Oleh karena itu, pihaknya berharap stimulus pemulihan ekonomi yang selama ini telah di upayakan pemerintah, benar-benar memberikan dampak terhadap sektor ril ekonomi di Masyarakat.
Perlambatan Ekonomi Global
Direktur Utama BPR Hasamitra, I Nyoman Supartha pun mengakui ketidakpastian ekonomi makro seperti perlambatan ekonomi global atau lokal dan kenaikan suku bunga berdampak pada daya beli masyarakat dan kemampuan mereka untuk membayar kembali pinjaman.
Ditambah lagi, dampak lanjutan dari pandemi COVID-19 disebut Nyoman masih mempengaruhi beberapa sektor ekonomi, terutama UMKM yang menjadi salah satu target pasar utama BPR. Pemulihan ekonomi yang lambat membuat sebagian debitur kesulitan dalam memenuhi kewajiban kreditnya.
Walau demikian, Nyoman menyebut kualitas kredit yang dimiliki BPR Hasa Mitra masih terjaga di level yang aman. Ia pun merinci, NPL bruto BPR Hasamitra pada posisi Desember 2023 ada di angka 2,44%. Angka tersebut tercatat mengalami penurunan jika melihat posisi Agustus 2024 yang ada di level 2,29%. Nyoman pun menargetkan NPL hingga akhir tahun dapat terjaga di level 1,5%.
LOAN Melonjak
Berdasarkan data OJK, rasio kredit bermasalah atau nonperforming loan (NPL) BPR juga tercatat melonjak menjadi 11,39% per Juni 2024.

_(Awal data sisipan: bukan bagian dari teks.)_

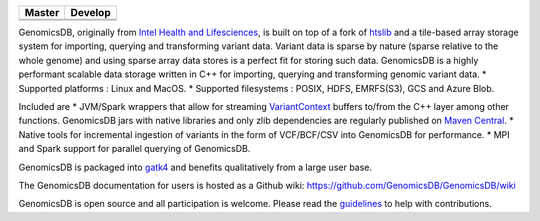 |License: MIT|

+-------------+-------------+
| Master      | Develop     |
+=============+=============+
| |Travis|    | |Travis|    |
+-------------+-------------+
| |codecov|   | |codecov|   |
+-------------+-------------+

GenomicsDB, originally from `Intel Health and
Lifesciences <https://github.com/Intel-HLS/GenomicsDB>`__, is built on
top of a fork of `htslib <https://github.com/samtools/htslib>`__ and a
tile-based array storage system for importing, querying and transforming
variant data. Variant data is sparse by nature (sparse relative to the
whole genome) and using sparse array data stores is a perfect fit for
storing such data. GenomicsDB is a highly performant scalable data
storage written in C++ for importing, querying and transforming genomic
variant data. \* Supported platforms : Linux and MacOS. \* Supported
filesystems : POSIX, HDFS, EMRFS(S3), GCS and Azure Blob.

Included are \* JVM/Spark wrappers that allow for streaming
`VariantContext <https://samtools.github.io/htsjdk/javadoc/htsjdk/htsjdk/variant/variantcontext/VariantContext.html>`__
buffers to/from the C++ layer among other functions. GenomicsDB jars
with native libraries and only zlib dependencies are regularly published
on `Maven
Central <https://repo1.maven.org/maven2/org/genomicsdb/genomicsdb>`__.
\* Native tools for incremental ingestion of variants in the form of
VCF/BCF/CSV into GenomicsDB for performance. \* MPI and Spark support
for parallel querying of GenomicsDB.

GenomicsDB is packaged into
`gatk4 <https://software.broadinstitute.org/gatk/documentation/article?id=11091>`__
and benefits qualitatively from a large user base.

The GenomicsDB documentation for users is hosted as a Github wiki:
https://github.com/GenomicsDB/GenomicsDB/wiki

GenomicsDB is open source and all participation is welcome. Please read
the `guidelines <contrib/README.md>`__ to help with contributions.

.. |License: MIT| image:: https://img.shields.io/badge/License-MIT-yellow.svg
   :target: https://opensource.org/licenses/MIT
.. |Travis| image:: https://travis-ci.org/GenomicsDB/GenomicsDB.svg?branch=master
   :target: https://travis-ci.org/GenomicsDB/GenomicsDB
.. |Travis| image:: https://travis-ci.org/GenomicsDB/GenomicsDB.svg?branch=develop
   :target: https://travis-ci.org/GenomicsDB/GenomicsDB?branch=develop
.. |codecov| image:: https://codecov.io/gh/GenomicsDB/GenomicsDB/branch/master/graph/badge.svg
   :target: https://codecov.io/gh/GenomicsDB/GenomicsDB
.. |codecov| image:: https://codecov.io/gh/GenomicsDB/GenomicsDB/branch/develop/graph/badge.svg
   :target: https://codecov.io/gh/GenomicsDB/GenomicsDB/branch/develop
.. |Travis| image:: https://travis-ci.org/GenomicsDB/GenomicsDB.svg?branch=master
   :target: https://travis-ci.org/GenomicsDB/GenomicsDB
.. |Travis| image:: https://travis-ci.org/GenomicsDB/GenomicsDB.svg?branch=develop
   :target: https://travis-ci.org/GenomicsDB/GenomicsDB?branch=develop
.. |codecov| image:: https://codecov.io/gh/GenomicsDB/GenomicsDB/branch/master/graph/badge.svg
   :target: https://codecov.io/gh/GenomicsDB/GenomicsDB
.. |codecov| image:: https://codecov.io/gh/GenomicsDB/GenomicsDB/branch/develop/graph/badge.svg
   :target: https://codecov.io/gh/GenomicsDB/GenomicsDB/branch/develop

Padahal di periode yang sama tahun sebelumnya NPL BPR masih berada pada level 9,27%.
Menurut Kepala OJK Jabodebek dan Provinsi Banten Roberto Akyuwen mengatakan kondisi NPL yang mencapai dobel digit adalah karakteristik bawaan dari BPR.
Selain itu, pandemi Covid-19 menjadi salah satu faktor yang turut memberi tekanan pada BPR.
“Memang nature-nya begitu, secara empiric memang dari waktu ke waktu NPL BPR senantiasa di atas 10% rata-rata industri,” ujarnya.
Meskipun saat ini sejumlah BPR mencatat NPL hingga level dobel digit, Roberto optimis bahwa kebijakan konsolidasi yang diterapkan oleh OJK, bersama dengan perbaikan dari sisi operasional BPR saat ini, akan membawa perubahan positif.
Dirinya pun menyoroti BPR yang telah bertransformasi digital menunjukkan respons yang lebih baik dan cepat dalam menghadapi tekanan yang diakibatkan oleh pandemi Covid-19.
“Ke depan, tidak banyak lagi banyak BPR yang NPL-nya itu dobel digit. Kita berharap bisa di bawah itu,” pungkasnya.
Rasio Kredit Bermasalah Membengkak
Berdasarkan Statistik Perbankan Indonesia yang dirilis OJK, rasio kredit bermasalah BPR memang membengkak.
Jumlahnya meningkat menjadi 11,49% per Juli 2024 dengan nominal NPL Rp16,71 triliun.
Total kredit macetnya pun mencapai Rp11 triliun, naik 25,12% yoy.
Pada periode yang sama tahun sebelumnya atau Juli 2023, NPL BPR sendiri masih berada pada level 9,79% dengan nominal NPL Rp13,35 triliun.
Adapun, saat itu, total kredit macet sebesar Rp8,87 triliun. NPL BPR juga telah merangkak secara perlahan sejak awal tahun 2024, pada Januari 2024 di level 10,25%.
Kemudian Februari pada level 10,55% dilanjutkan pada Maret, April, Mei dan Juni 2024 yang masing-masing berada di level 10,7%; 11,2%; 11,37% dan 11,39%.
Meski di tengah NPL yang membengkak, berdasarkan data OJK per posisi Juli 2024 perkembangan kinerja industri BPR dan BPRS secara umum masih terjaga baik.
Tercatat, total aset yang tumbuh mecapai 6,12% menjadi senilai Rp221,13 triliun, pertumbuhan penyaluran kredit dan pembiayaan mencapai 7,07% yoy menjadi Rp163,33 triliun serta penghimpunan dana pihak ketiga tumbuh 6,52% yoy menjadi Rp155,93 triliun.